I am doing my own recovery work, unrelated (so I thought) to my eating, because I am married to a man with addictions. I'm learning that it was no mistake that I married an addict--wonderful person though he is. I was raised by parents who were at least food addicts, and I don't mean that in the sense of people who claim to be "addicted" to chocolate or Coach purses or Carmex. I realized when I first started goint to Al-Anon that the families people were describing were alcoholic families, and they were exactly like mine, except no one in my family drank or did drugs. They did, however, have an exceptionally unhealthy relationship with food, so much so that I believe they acted like any other addicts, and we all learned to respond to the addiction like any other codependent does. It sounds crazy if you haven't lived it. But I am certain that some of my readers have experienced the very same thing.
It has been through working my own recovery that I have realized how much I use food to cope with stress. STILL. Now that the blush of new WLS has worn off, 2 1/2 years after surgery, I don't have that "high" to keep me strictly adhering to my food plan. Like I described before, my days go pretty much according to plan, but I get home and I am "hungry" and foraging. Where I used to be able to listen to my stomach and stop if I wasn't physically hungry, now I am finding that to be much harder. I can actually notice now that eating sugar calms my anxiety and stress, something I didn't used to really be aware of. It is scary to observe this happening, and feel powerless to stop it.

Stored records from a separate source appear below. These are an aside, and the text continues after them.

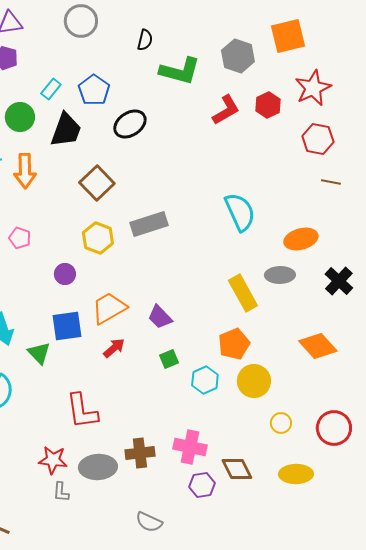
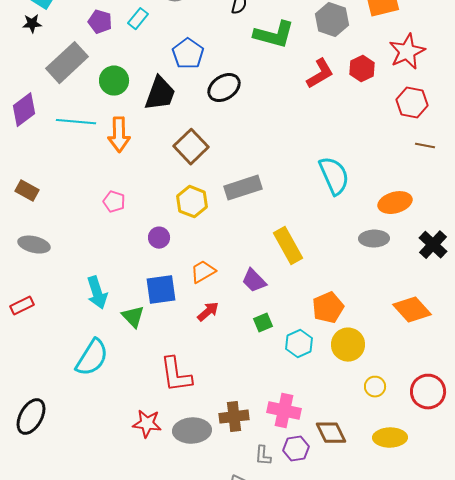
cyan rectangle: (51, 89) -> (138, 19), moved
yellow rectangle: (243, 293) -> (288, 246), moved
orange trapezoid: (109, 308) -> (203, 272), size x0.7
gray L-shape: (61, 492) -> (263, 456), moved

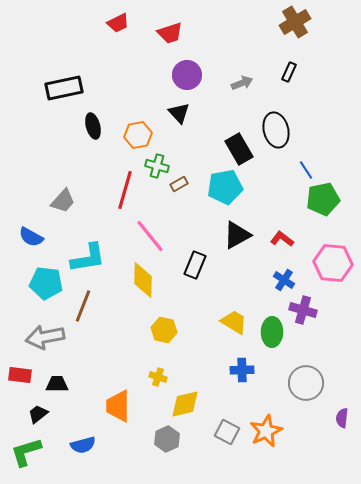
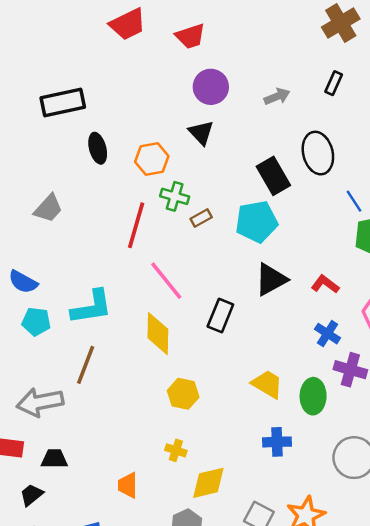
red trapezoid: (118, 23) -> (128, 24), size x1.4
gray trapezoid: (63, 201) -> (48, 208), moved
cyan pentagon: (46, 283) -> (36, 322), moved, size x0.7
orange trapezoid: (118, 406) -> (128, 485), size x0.7

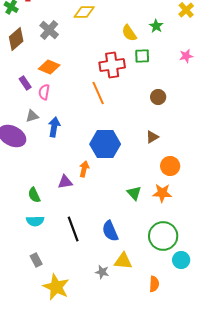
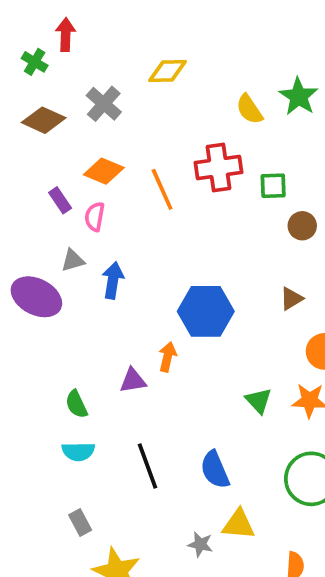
green star: (156, 26) -> (299, 96), size x1.5
brown diamond: (16, 39) -> (44, 120), turned 65
green square: (142, 56) -> (273, 186), moved
orange line: (98, 93) -> (162, 189), moved

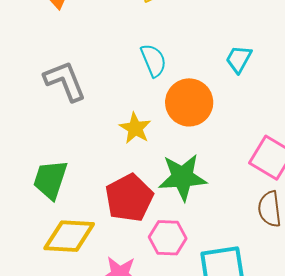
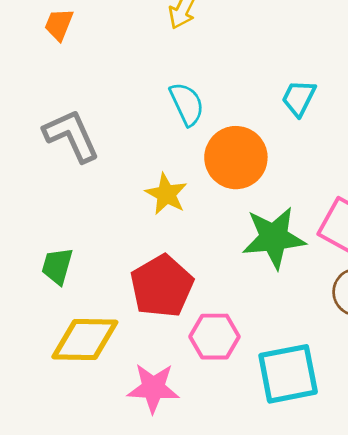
green star: (183, 177) -> (274, 238), moved
green trapezoid: (50, 180) -> (57, 266), size x0.7

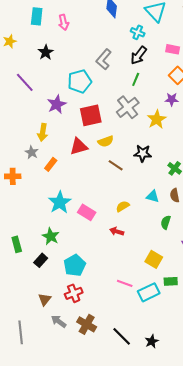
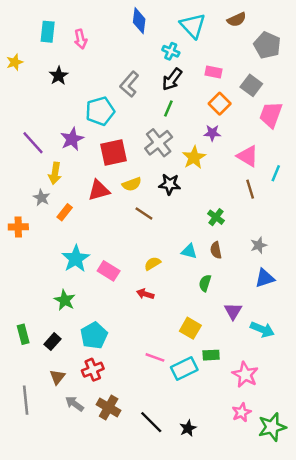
purple line: (25, 82) -> (33, 143), moved
black star: (143, 153) -> (170, 184), moved
green rectangle: (17, 244) -> (23, 334), moved
black rectangle: (41, 260) -> (52, 342), moved
gray line: (21, 332) -> (26, 400), moved

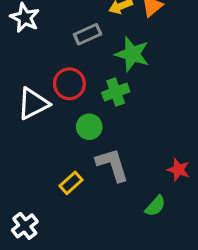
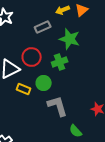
yellow rectangle: (71, 183) -> (24, 89), moved, turned 64
green semicircle: (155, 206) -> (76, 131), moved, turned 96

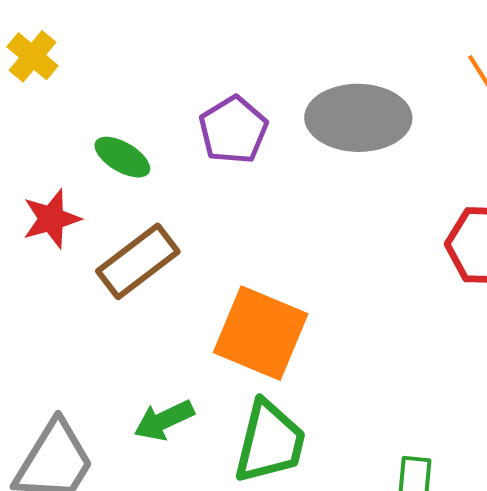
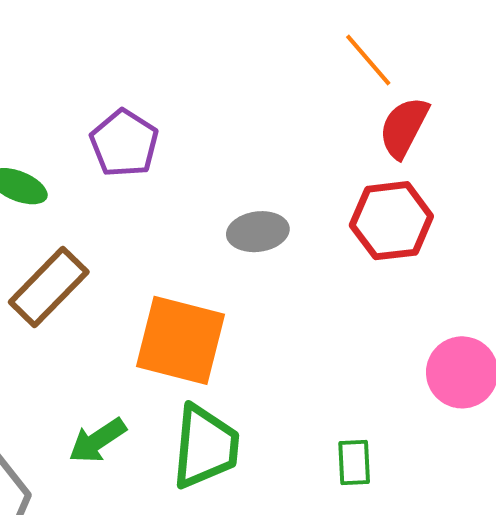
gray ellipse: (358, 118) -> (258, 232), moved, size x0.6

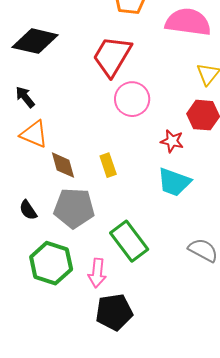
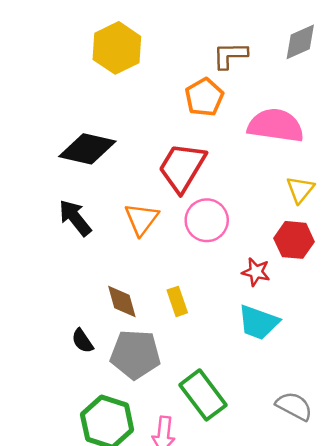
black arrow: (25, 97) -> (75, 218), size x1.4
orange triangle: (34, 134) -> (142, 219), moved, turned 44
black semicircle: (28, 210) -> (82, 341), moved

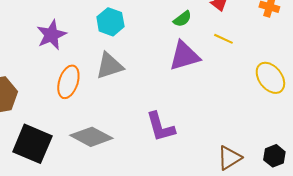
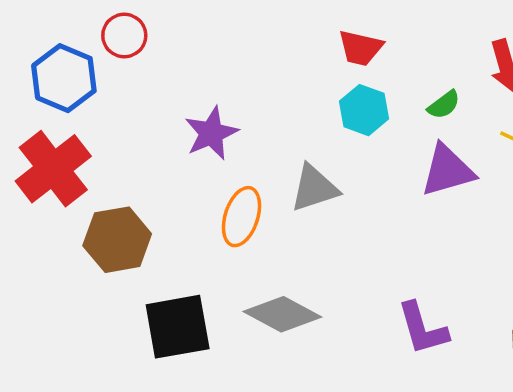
cyan hexagon: (110, 22) -> (364, 110), moved
purple L-shape: (160, 127) -> (423, 328), moved
black square: (32, 144) -> (178, 327), turned -33

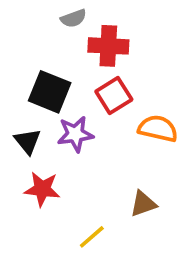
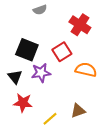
red cross: (108, 46) -> (80, 25), moved, turned 30
yellow line: (92, 237) -> (50, 119), moved

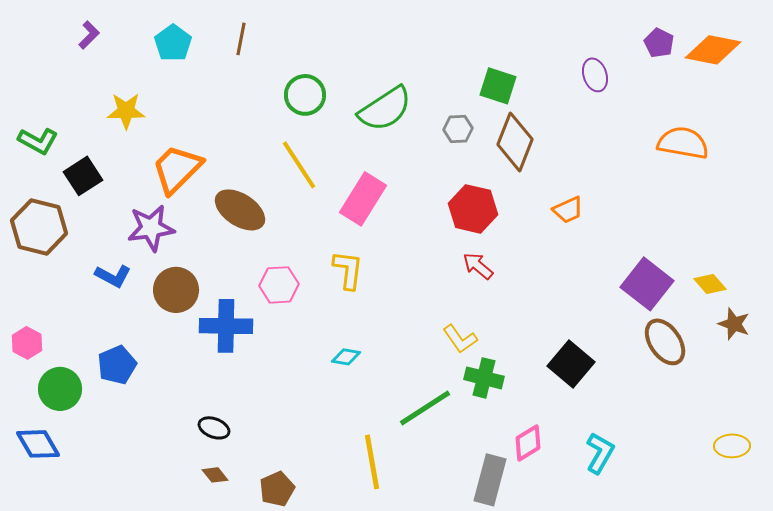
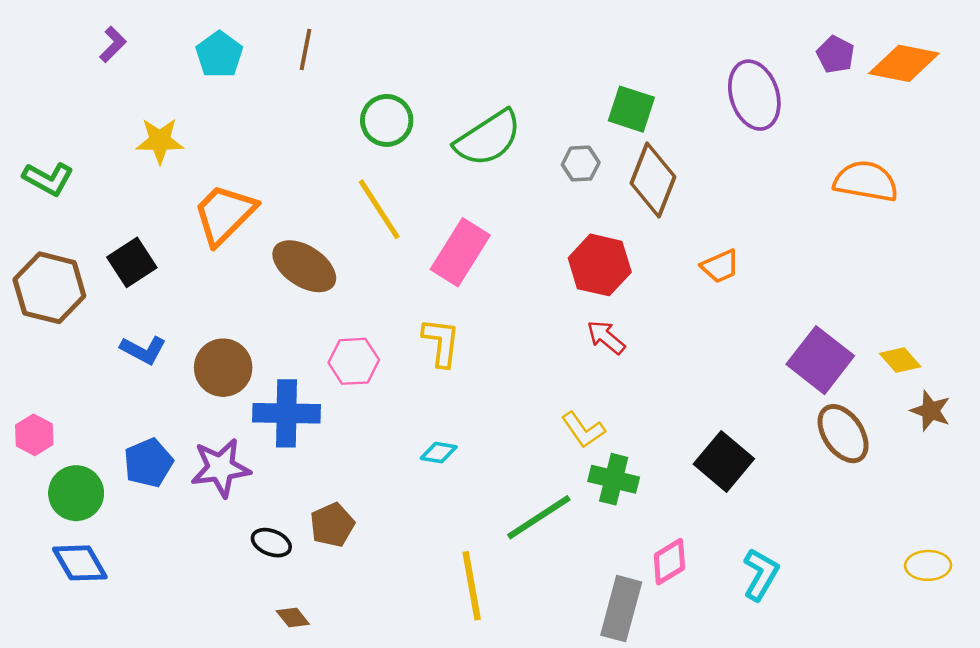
purple ellipse: (595, 75) -> (754, 95), size x1.6
black square: (83, 176) -> (132, 262), moved
purple star: (151, 228) -> (221, 468), moved
blue diamond: (38, 444) -> (80, 563), moved
brown diamond: (215, 475) -> (293, 617), moved
brown pentagon: (277, 489) -> (332, 525), moved

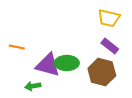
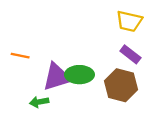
purple triangle: (48, 65) -> (57, 77), turned -32

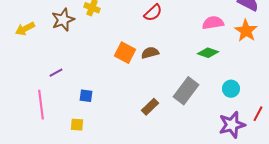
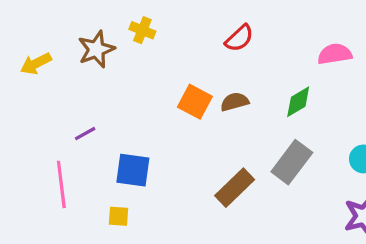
green diamond: (208, 53) -> (298, 102), moved, turned -50
blue square: (86, 96) -> (133, 170), size x1.6
brown rectangle: (150, 107) -> (235, 188), size x1.4

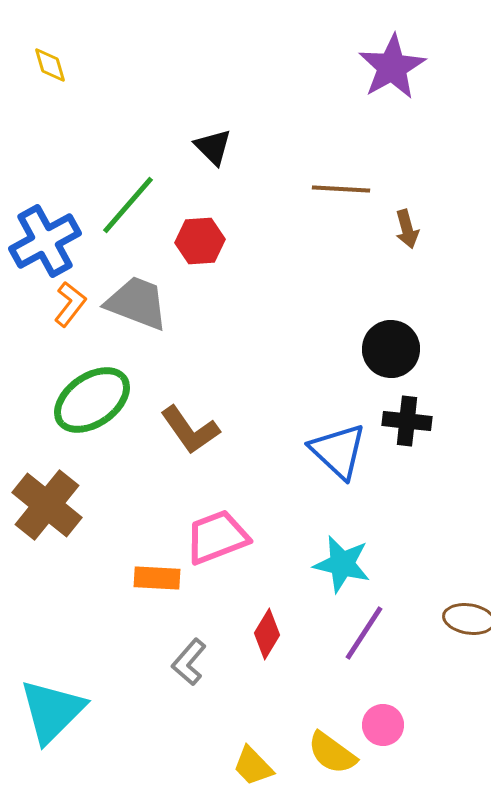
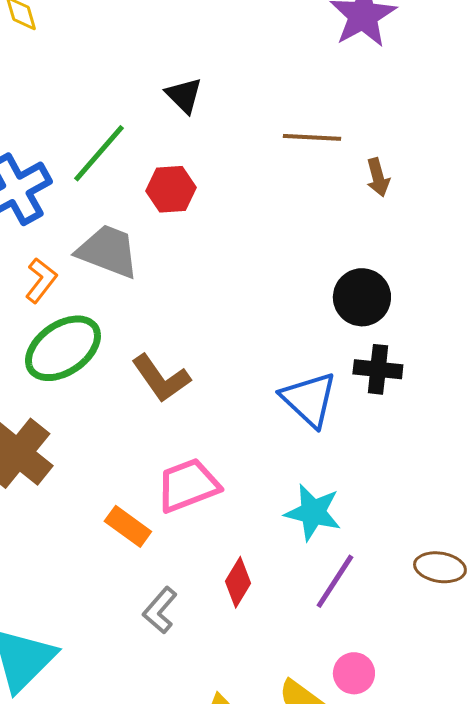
orange L-shape: (70, 304) -> (41, 280), moved
orange rectangle: (157, 578) -> (128, 526), turned 33

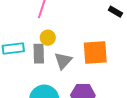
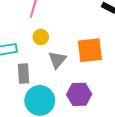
gray rectangle: (39, 54) -> (23, 74), moved

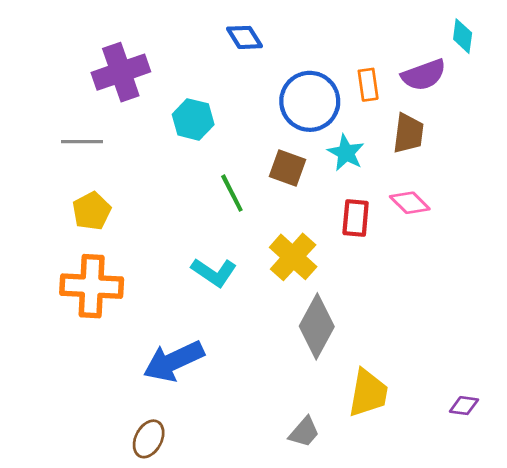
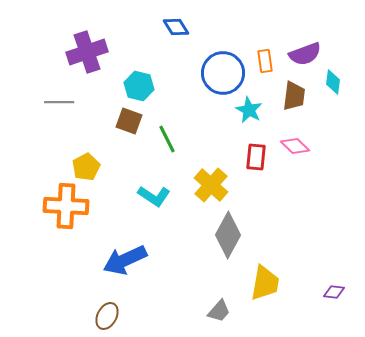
cyan diamond: (463, 36) -> (333, 82), moved
brown square: (288, 168) -> (129, 121), moved
yellow pentagon: (92, 211) -> (86, 167), moved

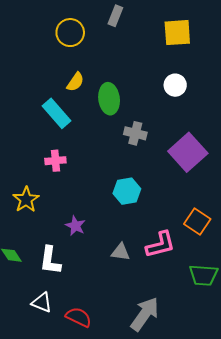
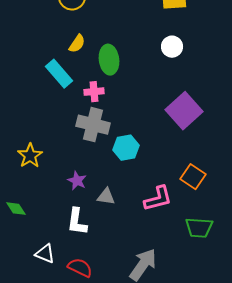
gray cross: (135, 133) -> (93, 125), moved, size x1.5
pink cross: (55, 161) -> (94, 92), moved
gray triangle: (121, 252) -> (106, 197), moved
white L-shape: (50, 260) -> (77, 222), moved

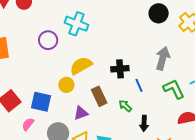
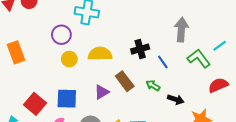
yellow semicircle: (81, 66) -> (100, 54), turned 40
yellow circle: (66, 85) -> (69, 59), moved
purple triangle: (81, 113) -> (102, 92), moved
black arrow: (144, 123) -> (176, 99), turned -63

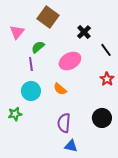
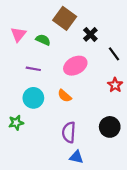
brown square: (48, 17) -> (65, 18), moved
green semicircle: (38, 47) -> (43, 40), moved, turned 64
purple line: (31, 64) -> (33, 69), turned -72

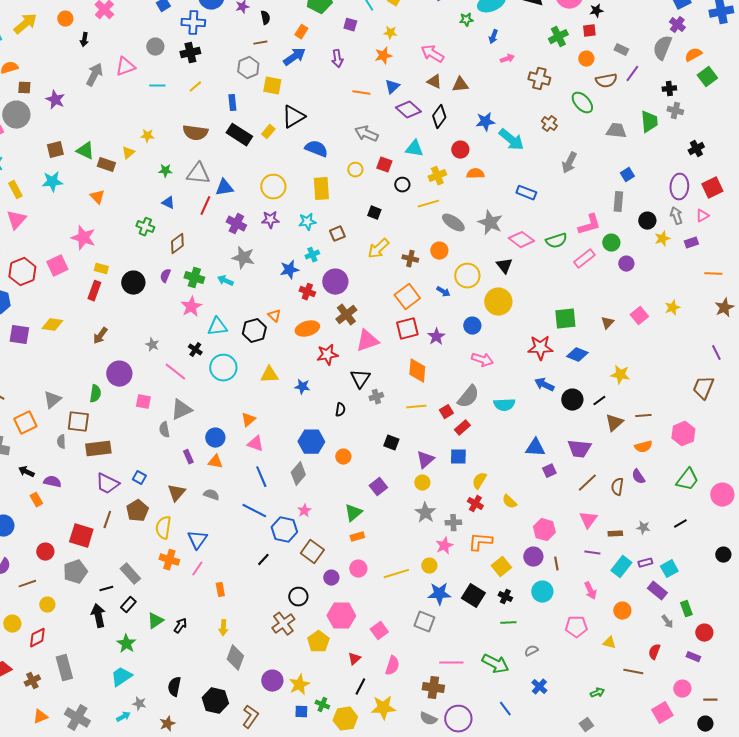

I am undecided on how I want to try to get a handle on this. I feel pretty sure that I am not going to get to my goal weight (or really lose any more weight at all) if I don't get some better way to handle life than overeating. If it weren't for my band, I would be eating much more than I do now, and would have regained more than the 5 pounds I do have. I know the usual strategies, like exercising more, drinking tea, journaling, seeing a counselor etc. But I feel like this problem is much more core to who I am as a person than these simple behavior changes. I feel like something much deeper has to change if I am going to have a lasting way of maintaining my weight. It may involve going to OA meetings, although frankly OA scares me, with their Gray Sheets and eating soberly. And I don't know what their relationship with bariatric patients is like: are they accepting? Surely there must be many WLSers in OA meetings. I will probably just start by talking to our counselor about this and getting an idea from there on how I want to deal with this problem in a real and lasting way.
How have you all dealt with these kinds of issues? Any suggestions?